Jona Reckers, hier vier Jahre nach seinem Starkstrom-Unfall, lag 2019 wochenlang mit schwersten Verbrennungen im Klinikum Merheim.

Jona Reckers streifte 2019 mit Freunden abends über das Bahngelände in Klettenberg und stieg auf einen Waggon. Die Folgen waren verheerend.

Meine heutige Begegnung auf der Luxemburger Straße ist eine, die mich richtig glücklich macht; denn sie zeigt, dass selbst dann, wenn das Leben völlig zerstört und vorbei zu sein scheint, (fast) alles wieder gut werden kann. Jona lacht. Das einzige, was ihn momentan nervt, ist das Handbike, bei dem wieder mal die Elektronik streikt. Wenn es zum Hersteller nach Großbritannien geschickt werden müsste, wäre der 22-Jährige monatelang ohne sein Haupt-Fortbewegungsmittel und müsste wieder das tun, was er nach eigenen Worten hasst: Rollstuhlfahren.
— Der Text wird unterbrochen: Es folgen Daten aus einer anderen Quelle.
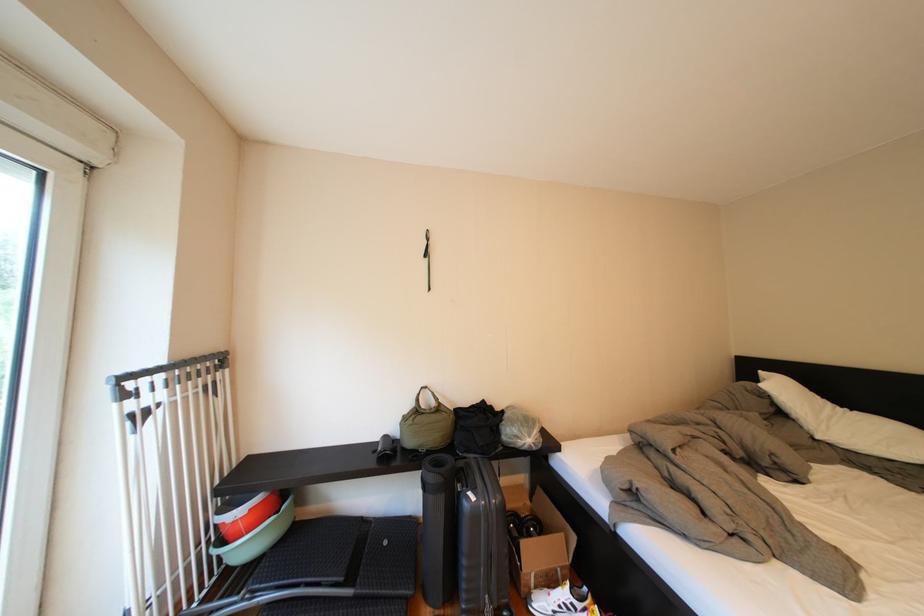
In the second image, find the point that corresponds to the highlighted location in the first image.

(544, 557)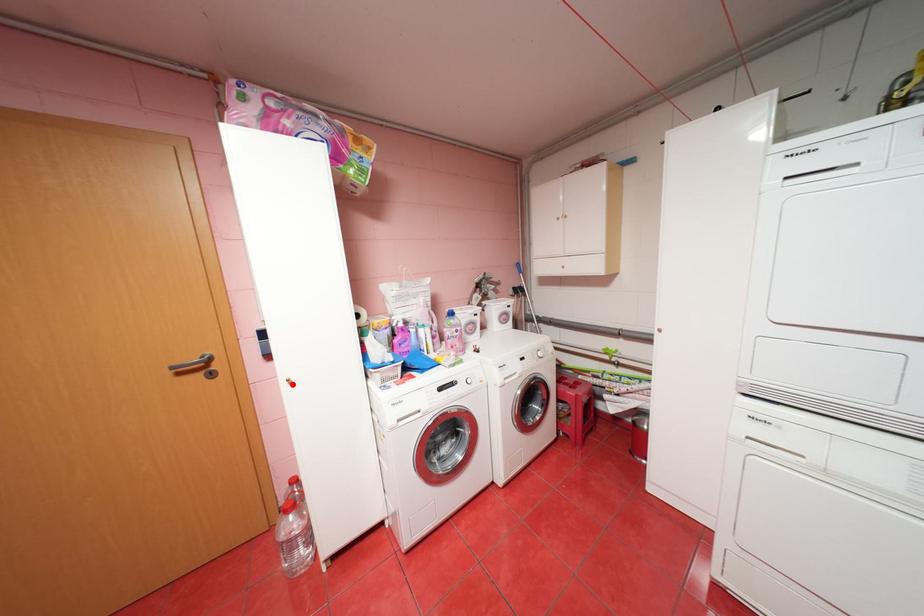
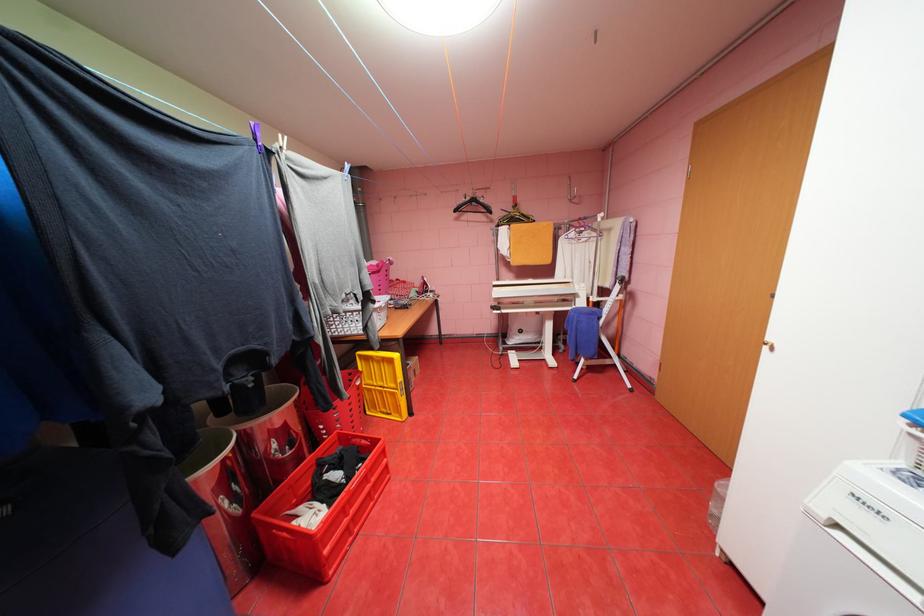
Locate, in the second image, the point that corresponds to the highlighted location in the first image.

(774, 347)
Kölner Bürgersteige verlangen ihm viel Kraft ab

Er hasst es, weil es ihm – vor allem auf Kölner Bürgersteigen – so viel Kraft abverlangt. Und natürlich ist der Rollstuhl mit ein paar Sekunden eines Abends im Juni 2019 verbunden, in dem er buchstäblich aus dem Leben gerissen wurde. Der Unfall vor vier Jahren, als er mit Freunden über das Bahngelände in Klettenberg streifte, dort auf die Plattform eines stehenden Waggons stieg und in dem Moment, als er sich aufrichtete – ohne die Hochspannungsleitung zu berühren – einen Stromschlag erlitt, „ist fast nicht mehr präsent“, sagt er.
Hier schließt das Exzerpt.